## Data in this exercise:
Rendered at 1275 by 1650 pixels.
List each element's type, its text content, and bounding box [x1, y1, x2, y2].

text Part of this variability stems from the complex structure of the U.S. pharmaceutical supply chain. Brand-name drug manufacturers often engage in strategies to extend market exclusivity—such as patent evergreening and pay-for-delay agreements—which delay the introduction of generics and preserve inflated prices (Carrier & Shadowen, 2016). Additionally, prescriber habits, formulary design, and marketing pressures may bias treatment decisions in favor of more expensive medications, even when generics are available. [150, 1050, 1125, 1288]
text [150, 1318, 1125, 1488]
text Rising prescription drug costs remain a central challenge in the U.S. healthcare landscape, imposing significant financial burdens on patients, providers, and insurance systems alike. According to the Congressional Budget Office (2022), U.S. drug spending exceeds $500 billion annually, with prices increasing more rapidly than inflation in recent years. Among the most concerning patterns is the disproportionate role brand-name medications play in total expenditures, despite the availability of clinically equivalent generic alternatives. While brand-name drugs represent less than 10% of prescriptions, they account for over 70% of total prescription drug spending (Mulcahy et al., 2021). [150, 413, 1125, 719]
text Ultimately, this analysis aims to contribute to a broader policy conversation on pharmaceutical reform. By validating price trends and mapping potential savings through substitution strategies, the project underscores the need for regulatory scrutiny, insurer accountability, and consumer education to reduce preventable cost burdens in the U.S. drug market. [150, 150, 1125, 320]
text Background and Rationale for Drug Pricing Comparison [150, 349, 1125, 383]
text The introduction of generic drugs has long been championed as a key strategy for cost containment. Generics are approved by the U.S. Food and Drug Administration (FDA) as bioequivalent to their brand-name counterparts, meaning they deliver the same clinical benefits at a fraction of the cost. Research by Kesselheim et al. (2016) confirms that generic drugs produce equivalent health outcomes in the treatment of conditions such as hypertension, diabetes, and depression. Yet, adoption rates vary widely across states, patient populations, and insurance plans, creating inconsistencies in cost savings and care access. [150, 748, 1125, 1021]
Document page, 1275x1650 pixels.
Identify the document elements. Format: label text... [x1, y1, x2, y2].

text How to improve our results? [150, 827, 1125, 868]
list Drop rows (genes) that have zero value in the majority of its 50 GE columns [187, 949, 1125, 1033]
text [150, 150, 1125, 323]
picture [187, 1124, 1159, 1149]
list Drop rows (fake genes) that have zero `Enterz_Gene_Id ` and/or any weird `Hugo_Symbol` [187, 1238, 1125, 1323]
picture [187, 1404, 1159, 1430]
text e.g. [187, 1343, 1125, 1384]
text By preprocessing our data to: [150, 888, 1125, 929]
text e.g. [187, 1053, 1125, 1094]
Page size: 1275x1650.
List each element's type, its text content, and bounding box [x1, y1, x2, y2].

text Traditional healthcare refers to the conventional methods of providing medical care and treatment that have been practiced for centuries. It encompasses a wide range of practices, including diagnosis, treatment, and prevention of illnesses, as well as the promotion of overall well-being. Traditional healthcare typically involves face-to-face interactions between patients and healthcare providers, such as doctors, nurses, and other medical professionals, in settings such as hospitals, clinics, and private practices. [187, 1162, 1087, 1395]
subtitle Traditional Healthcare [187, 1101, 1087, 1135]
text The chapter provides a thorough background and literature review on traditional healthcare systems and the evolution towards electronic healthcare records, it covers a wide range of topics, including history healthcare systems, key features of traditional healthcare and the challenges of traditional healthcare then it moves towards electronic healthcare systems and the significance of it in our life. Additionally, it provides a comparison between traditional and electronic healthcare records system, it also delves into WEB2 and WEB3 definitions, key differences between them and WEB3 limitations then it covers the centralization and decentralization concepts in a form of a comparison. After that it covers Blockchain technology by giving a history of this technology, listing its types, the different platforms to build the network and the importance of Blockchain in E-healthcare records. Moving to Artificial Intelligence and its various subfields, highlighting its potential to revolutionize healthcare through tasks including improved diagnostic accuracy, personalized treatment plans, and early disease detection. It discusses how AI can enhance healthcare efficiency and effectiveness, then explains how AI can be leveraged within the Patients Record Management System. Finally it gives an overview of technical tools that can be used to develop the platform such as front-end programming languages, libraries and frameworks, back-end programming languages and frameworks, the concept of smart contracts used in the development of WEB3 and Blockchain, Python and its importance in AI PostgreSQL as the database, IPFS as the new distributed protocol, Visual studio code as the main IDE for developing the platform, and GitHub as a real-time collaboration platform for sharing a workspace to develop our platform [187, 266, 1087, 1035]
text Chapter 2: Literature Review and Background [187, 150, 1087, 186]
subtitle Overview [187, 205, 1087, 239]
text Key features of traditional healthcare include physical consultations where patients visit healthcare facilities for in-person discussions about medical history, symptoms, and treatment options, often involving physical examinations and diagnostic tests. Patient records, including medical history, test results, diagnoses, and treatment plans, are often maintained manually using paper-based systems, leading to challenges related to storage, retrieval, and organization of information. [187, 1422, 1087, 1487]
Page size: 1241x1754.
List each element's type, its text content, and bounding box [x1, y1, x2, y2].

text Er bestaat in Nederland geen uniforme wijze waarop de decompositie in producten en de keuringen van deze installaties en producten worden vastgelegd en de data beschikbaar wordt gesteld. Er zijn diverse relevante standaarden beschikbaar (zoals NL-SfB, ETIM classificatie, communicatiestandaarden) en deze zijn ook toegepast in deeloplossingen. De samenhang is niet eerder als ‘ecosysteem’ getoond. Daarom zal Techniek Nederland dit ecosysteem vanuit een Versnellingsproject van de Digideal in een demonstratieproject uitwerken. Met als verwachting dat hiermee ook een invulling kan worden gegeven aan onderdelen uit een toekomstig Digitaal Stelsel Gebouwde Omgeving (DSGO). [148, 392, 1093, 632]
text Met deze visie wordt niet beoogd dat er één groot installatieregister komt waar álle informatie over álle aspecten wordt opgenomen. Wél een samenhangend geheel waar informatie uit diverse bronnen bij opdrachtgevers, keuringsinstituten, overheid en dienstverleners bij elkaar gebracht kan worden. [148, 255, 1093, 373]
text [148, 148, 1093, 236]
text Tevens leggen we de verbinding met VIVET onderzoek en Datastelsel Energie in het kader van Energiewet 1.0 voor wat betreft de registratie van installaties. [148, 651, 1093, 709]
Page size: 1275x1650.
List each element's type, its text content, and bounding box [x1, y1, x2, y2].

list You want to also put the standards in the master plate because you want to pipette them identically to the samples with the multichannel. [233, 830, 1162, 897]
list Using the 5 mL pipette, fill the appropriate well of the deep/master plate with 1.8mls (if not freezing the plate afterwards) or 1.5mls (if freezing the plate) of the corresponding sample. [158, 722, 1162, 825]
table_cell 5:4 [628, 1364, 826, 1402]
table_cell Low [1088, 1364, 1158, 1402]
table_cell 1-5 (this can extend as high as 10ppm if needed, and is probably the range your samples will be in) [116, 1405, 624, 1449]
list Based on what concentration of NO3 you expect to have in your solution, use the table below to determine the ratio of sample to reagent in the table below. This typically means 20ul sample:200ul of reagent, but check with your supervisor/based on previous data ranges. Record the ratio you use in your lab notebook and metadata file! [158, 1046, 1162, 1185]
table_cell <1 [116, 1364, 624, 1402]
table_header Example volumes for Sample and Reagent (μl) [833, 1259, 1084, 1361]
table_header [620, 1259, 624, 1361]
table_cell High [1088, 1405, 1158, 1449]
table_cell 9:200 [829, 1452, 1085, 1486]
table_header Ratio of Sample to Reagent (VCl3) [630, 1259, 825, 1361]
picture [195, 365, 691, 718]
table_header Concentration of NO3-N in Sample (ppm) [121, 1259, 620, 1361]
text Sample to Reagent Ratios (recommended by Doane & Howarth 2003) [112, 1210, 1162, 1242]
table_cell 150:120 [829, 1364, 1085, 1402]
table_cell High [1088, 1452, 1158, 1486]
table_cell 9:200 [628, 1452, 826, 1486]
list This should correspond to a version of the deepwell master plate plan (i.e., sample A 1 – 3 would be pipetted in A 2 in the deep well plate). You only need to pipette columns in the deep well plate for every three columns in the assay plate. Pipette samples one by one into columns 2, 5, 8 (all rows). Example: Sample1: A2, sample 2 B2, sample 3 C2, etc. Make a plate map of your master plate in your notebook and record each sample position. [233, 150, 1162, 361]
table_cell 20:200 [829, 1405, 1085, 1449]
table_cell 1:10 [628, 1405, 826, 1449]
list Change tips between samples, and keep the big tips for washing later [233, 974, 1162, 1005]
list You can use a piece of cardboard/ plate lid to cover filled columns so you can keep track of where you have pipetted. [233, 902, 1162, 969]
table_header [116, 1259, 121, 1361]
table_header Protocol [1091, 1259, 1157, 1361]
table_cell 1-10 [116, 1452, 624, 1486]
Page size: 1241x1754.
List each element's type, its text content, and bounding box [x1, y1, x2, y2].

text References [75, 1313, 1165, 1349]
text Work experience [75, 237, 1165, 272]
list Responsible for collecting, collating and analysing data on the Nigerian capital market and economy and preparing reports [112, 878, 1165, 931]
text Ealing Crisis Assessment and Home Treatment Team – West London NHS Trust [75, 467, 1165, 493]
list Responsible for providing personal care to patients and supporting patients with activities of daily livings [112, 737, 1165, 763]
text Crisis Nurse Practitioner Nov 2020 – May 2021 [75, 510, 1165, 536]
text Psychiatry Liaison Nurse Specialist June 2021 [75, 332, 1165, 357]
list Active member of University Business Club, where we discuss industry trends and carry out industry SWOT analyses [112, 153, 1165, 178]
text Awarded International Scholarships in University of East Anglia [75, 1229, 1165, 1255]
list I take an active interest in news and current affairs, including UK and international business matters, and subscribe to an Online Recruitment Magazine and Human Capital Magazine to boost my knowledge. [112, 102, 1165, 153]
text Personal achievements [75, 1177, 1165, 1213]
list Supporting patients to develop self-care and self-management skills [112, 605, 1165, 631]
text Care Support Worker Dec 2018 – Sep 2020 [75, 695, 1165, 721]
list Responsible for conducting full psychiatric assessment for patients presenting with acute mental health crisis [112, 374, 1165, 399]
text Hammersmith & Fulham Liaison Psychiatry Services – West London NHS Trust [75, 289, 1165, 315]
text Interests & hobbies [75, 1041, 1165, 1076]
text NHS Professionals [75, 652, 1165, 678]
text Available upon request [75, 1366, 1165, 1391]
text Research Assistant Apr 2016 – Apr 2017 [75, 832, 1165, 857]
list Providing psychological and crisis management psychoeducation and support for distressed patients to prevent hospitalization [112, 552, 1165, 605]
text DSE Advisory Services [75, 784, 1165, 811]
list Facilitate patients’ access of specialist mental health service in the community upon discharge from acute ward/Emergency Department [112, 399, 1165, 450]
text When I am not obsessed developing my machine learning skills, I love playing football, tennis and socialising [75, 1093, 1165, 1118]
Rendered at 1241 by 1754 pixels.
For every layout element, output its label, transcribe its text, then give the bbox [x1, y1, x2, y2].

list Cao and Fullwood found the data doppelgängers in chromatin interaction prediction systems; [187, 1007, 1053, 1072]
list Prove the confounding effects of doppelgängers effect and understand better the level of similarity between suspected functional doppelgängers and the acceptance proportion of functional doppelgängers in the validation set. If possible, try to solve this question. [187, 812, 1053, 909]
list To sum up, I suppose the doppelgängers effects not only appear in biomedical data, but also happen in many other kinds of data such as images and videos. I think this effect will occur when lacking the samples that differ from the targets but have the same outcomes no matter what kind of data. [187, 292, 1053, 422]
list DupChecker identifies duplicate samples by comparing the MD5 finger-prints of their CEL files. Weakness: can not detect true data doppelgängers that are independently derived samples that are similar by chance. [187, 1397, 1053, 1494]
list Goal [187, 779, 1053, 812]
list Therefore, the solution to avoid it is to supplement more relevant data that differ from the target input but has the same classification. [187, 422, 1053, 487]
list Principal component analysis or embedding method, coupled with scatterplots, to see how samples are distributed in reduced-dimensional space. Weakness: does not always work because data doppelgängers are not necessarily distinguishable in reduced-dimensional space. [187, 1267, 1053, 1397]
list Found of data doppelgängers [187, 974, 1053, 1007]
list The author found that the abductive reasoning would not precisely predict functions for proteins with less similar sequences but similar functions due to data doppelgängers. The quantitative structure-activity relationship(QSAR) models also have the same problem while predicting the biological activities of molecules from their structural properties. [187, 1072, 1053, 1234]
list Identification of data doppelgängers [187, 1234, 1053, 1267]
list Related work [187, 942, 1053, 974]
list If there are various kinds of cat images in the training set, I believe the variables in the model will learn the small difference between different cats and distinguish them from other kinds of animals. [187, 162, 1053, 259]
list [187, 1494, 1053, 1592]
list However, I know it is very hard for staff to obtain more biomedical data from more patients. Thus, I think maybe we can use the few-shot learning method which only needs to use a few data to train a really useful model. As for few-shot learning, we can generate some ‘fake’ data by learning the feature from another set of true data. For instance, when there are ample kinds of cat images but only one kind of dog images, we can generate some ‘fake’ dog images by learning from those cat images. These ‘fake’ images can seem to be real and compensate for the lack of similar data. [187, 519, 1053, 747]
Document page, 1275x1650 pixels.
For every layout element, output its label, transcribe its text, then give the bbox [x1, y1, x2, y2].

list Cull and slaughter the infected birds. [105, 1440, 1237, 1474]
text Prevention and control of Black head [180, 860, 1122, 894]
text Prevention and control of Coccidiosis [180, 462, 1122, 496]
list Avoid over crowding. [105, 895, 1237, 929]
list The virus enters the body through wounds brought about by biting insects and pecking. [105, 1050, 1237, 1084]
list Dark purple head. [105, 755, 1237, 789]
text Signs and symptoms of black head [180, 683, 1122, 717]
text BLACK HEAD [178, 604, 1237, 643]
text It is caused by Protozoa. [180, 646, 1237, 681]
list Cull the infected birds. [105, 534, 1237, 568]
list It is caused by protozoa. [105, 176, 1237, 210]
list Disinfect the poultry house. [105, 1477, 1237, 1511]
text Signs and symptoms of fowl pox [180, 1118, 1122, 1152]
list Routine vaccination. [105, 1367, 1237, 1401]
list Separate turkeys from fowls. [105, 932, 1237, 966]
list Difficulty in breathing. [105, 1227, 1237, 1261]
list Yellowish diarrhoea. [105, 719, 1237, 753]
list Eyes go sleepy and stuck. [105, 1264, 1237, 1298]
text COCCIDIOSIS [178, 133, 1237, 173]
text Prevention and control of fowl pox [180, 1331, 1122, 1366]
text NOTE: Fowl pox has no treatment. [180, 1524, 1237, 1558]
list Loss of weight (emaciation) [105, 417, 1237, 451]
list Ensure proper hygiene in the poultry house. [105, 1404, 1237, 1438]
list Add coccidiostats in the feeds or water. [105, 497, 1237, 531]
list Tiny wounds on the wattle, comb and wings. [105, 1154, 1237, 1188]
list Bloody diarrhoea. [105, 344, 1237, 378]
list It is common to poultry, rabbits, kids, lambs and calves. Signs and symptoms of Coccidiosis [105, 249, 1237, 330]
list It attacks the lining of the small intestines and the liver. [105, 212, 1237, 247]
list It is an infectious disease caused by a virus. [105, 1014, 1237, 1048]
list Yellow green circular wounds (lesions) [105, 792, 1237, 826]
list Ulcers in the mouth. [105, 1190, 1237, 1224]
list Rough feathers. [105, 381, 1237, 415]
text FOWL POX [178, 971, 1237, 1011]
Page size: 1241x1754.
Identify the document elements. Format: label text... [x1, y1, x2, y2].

## Work request:
Copy every line that includes the string "Weakness" from the material above.

## The completed task:
list DupChecker identifies duplicate samples by comparing the MD5 finger-prints of their CEL files. Weakness: can not detect true data doppelgängers that are independently derived samples that are similar by chance. [187, 1397, 1053, 1494]
list Principal component analysis or embedding method, coupled with scatterplots, to see how samples are distributed in reduced-dimensional space. Weakness: does not always work because data doppelgängers are not necessarily distinguishable in reduced-dimensional space. [187, 1267, 1053, 1397]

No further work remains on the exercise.